Semana: El infinito en un junco es una mirada al pasado y a su impacto en el presente. ¿Qué opina sobre la manera en que hoy las personas se están relacionando con la historia?
I.V.: Venimos de siglos en los que el pasado se idealizó. En el XIX, por ejemplo, se convirtió al mundo clásico en un ideal de humanidad, y eso hizo que se ocultara o se falseara el legado de los clásicos para convertirlos en modelos morales. Esa glorificación, que no deja resquicio para la crítica, ha sido dañina.
Pero también sería equivocado pasar al otro extremo y negar o demoler lo que vino antes.
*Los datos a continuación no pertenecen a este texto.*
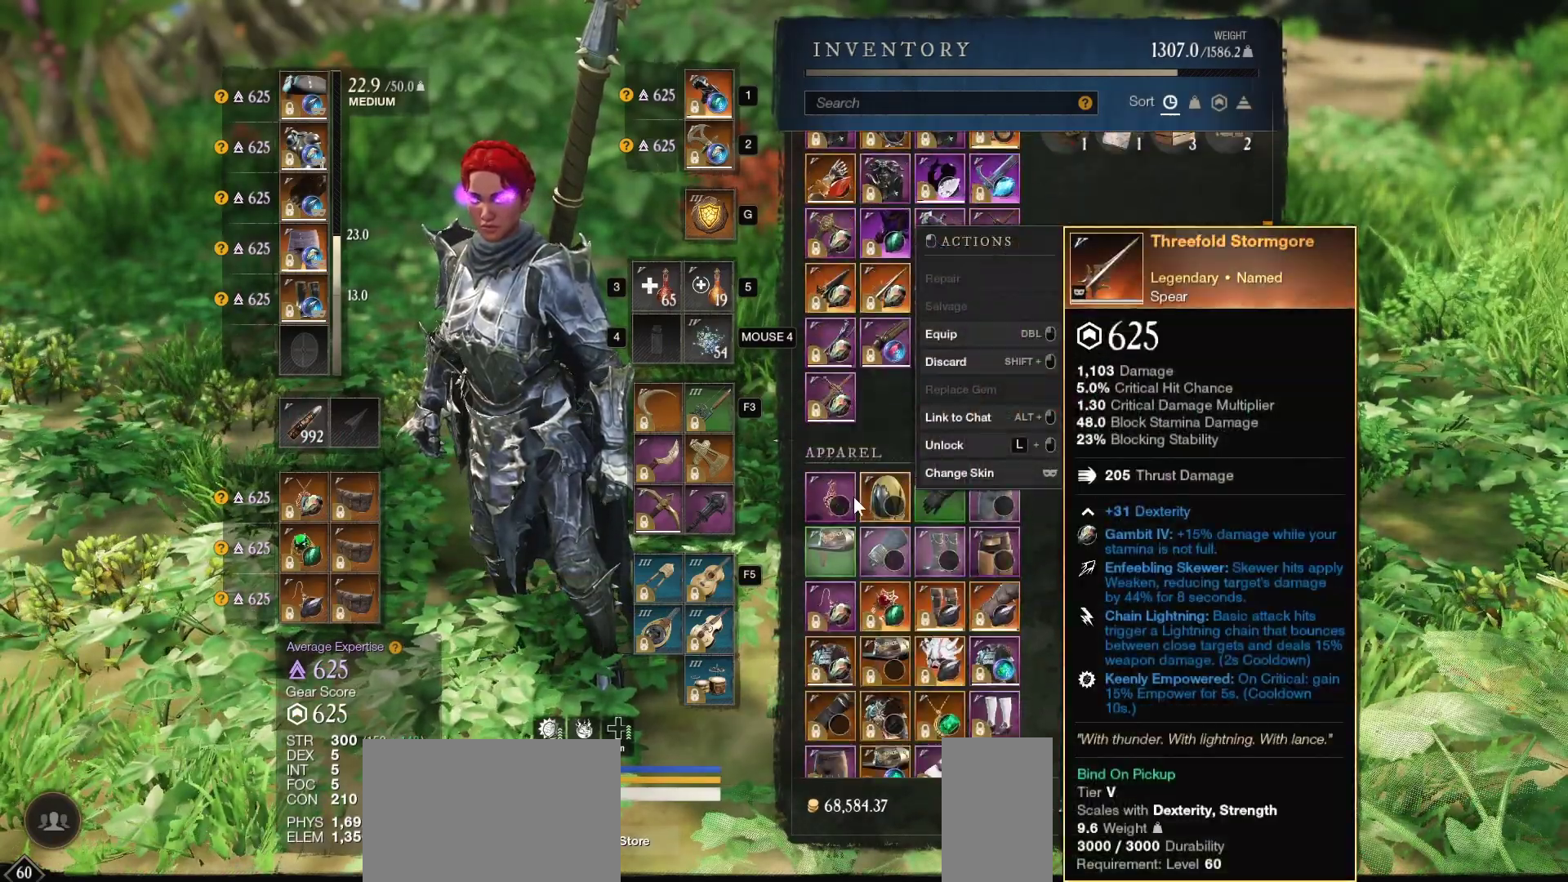
{"keys": [], "mouse": [], "events": []}
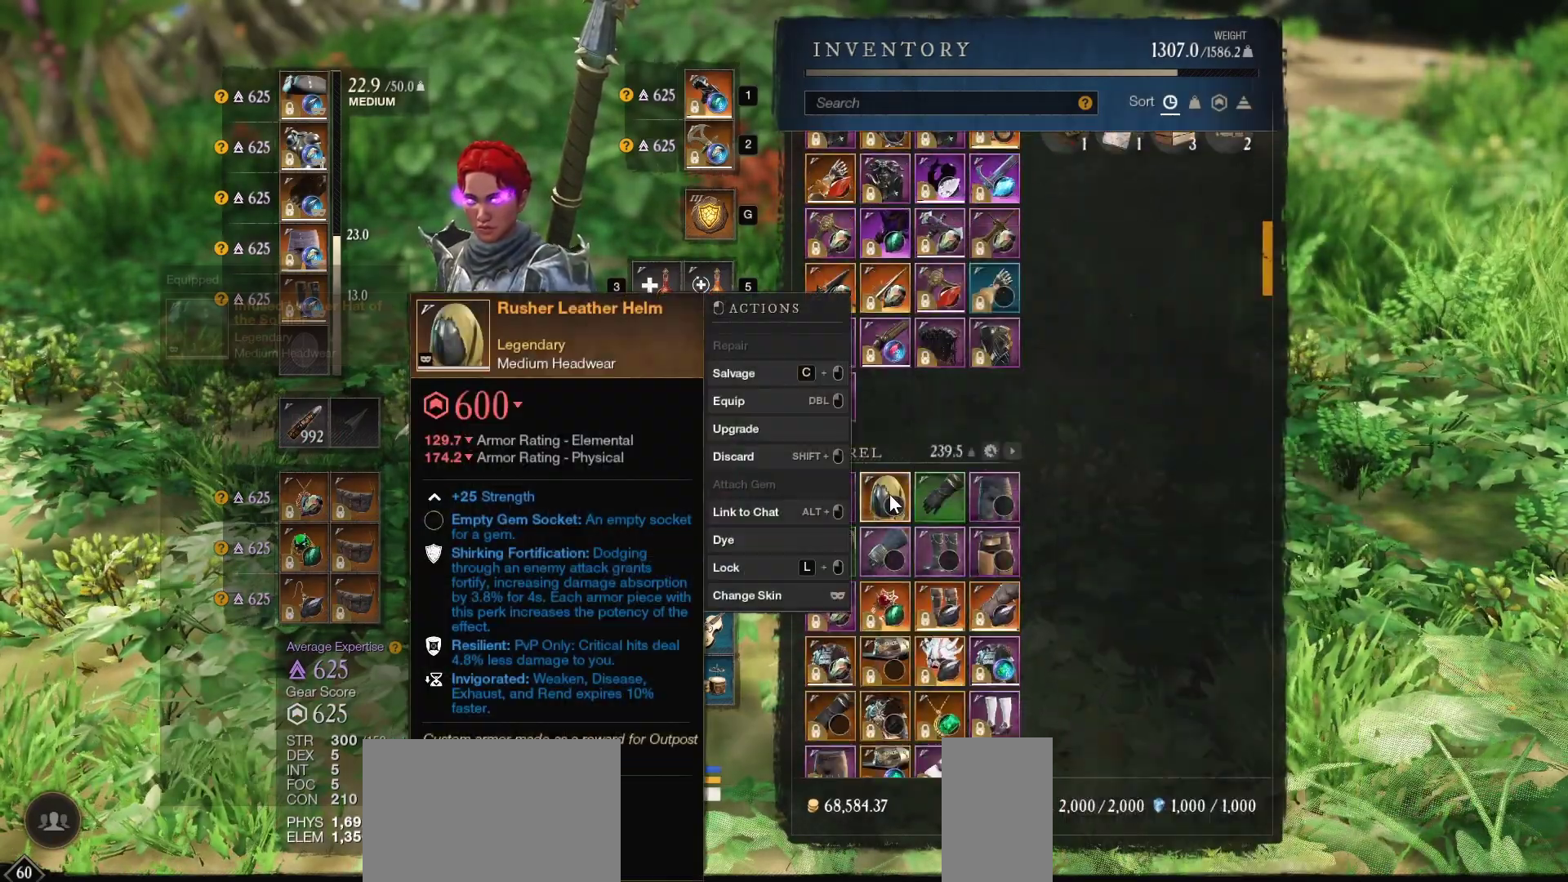
{"keys": [], "mouse": [], "events": []}
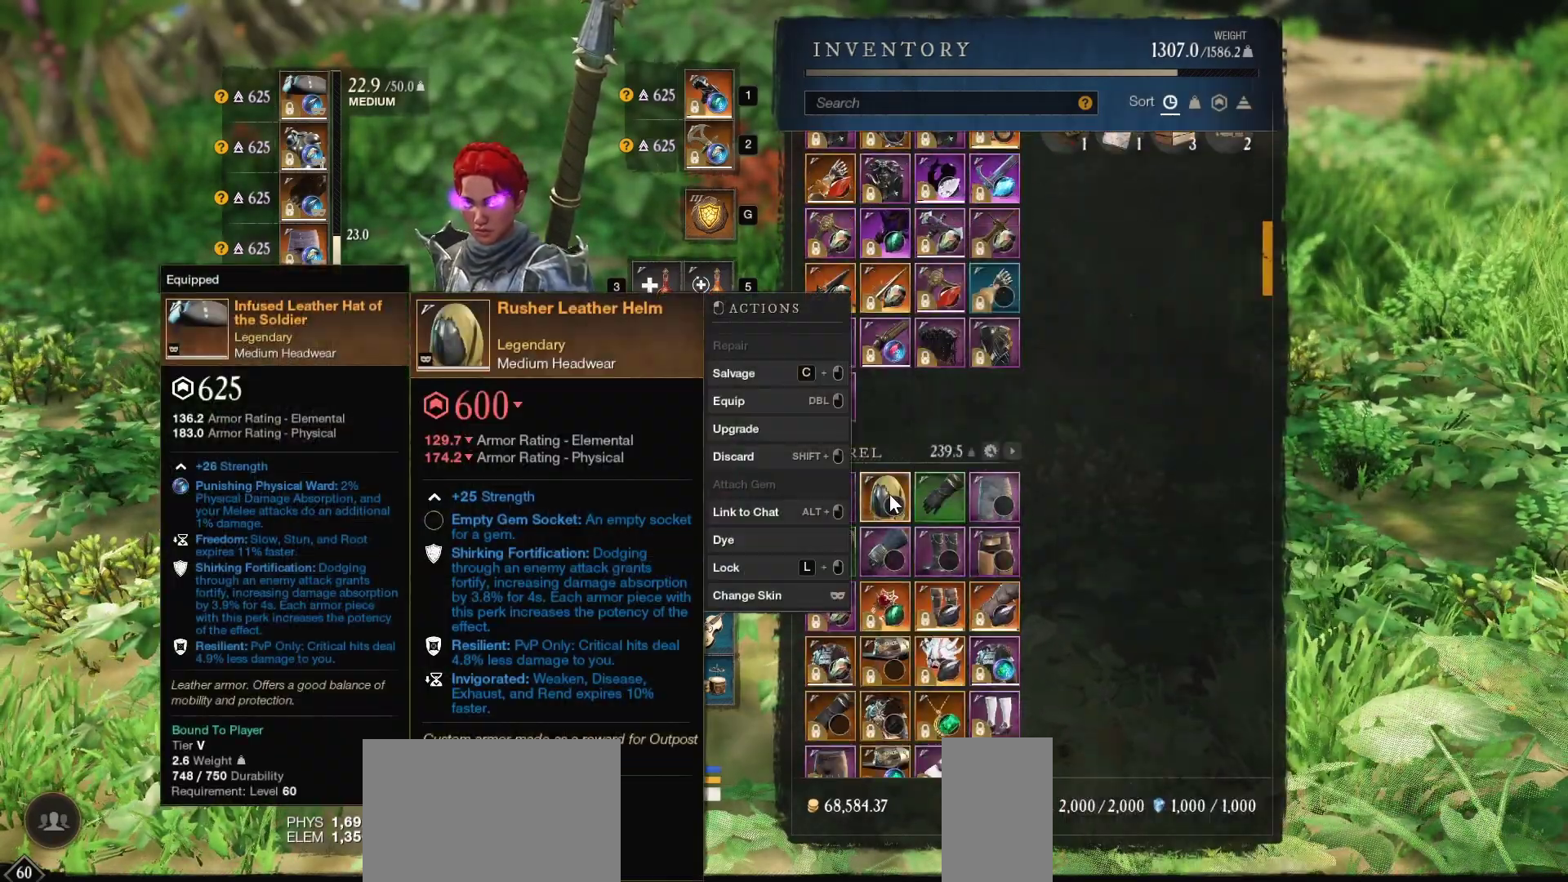
{"keys": [], "mouse": [], "events": [[167, "mouse_left", "down"], [267, "mouse_left", "up"]]}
Caer en una especie de amnesia sería perder fantásticas herramientas de conocimiento y de experiencia.
La mejor opción es afinar la mirada crítica, no intentar maquillar la barbarie, sino asumir la historia como profundamente imperfecta y aprender de ella sin imitarla o continuarla. Y esa mentalidad crítica también sirve para analizar el presente. Si la ejercemos vamos a ser ciudadanos de democracias más sólidas.
Semana: Usted ha resaltado la importancia de usar palabras amables y de ser conscientes del poder del lenguaje.
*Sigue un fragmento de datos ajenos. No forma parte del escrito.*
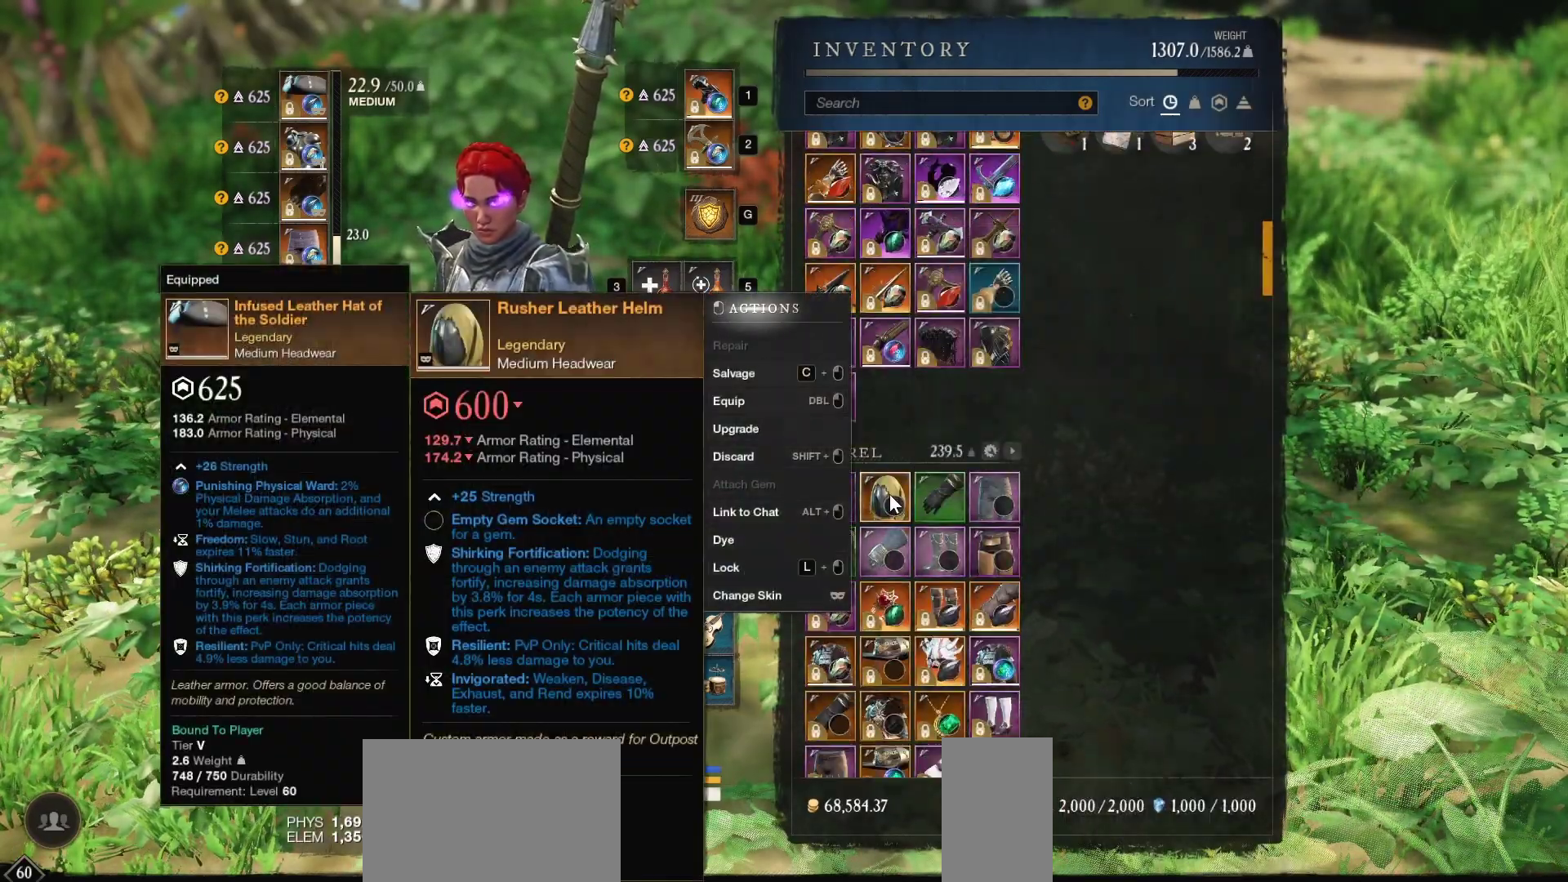
{"keys": [], "mouse": [], "events": []}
I.V.: Las palabras son la materia prima de nuestras ideas y de nuestra forma de entender el mundo. Tienen el poder de hacer mucho daño, pero también pueden esgrimirse como una forma de ayudar, de conciliar e incluso de sanar. Yo siempre intento usar constructivamente las palabras porque creo que las que reconcilian, aproximan, sanan y abordan la realidad desde la empatía son hoy más necesarias que nunca.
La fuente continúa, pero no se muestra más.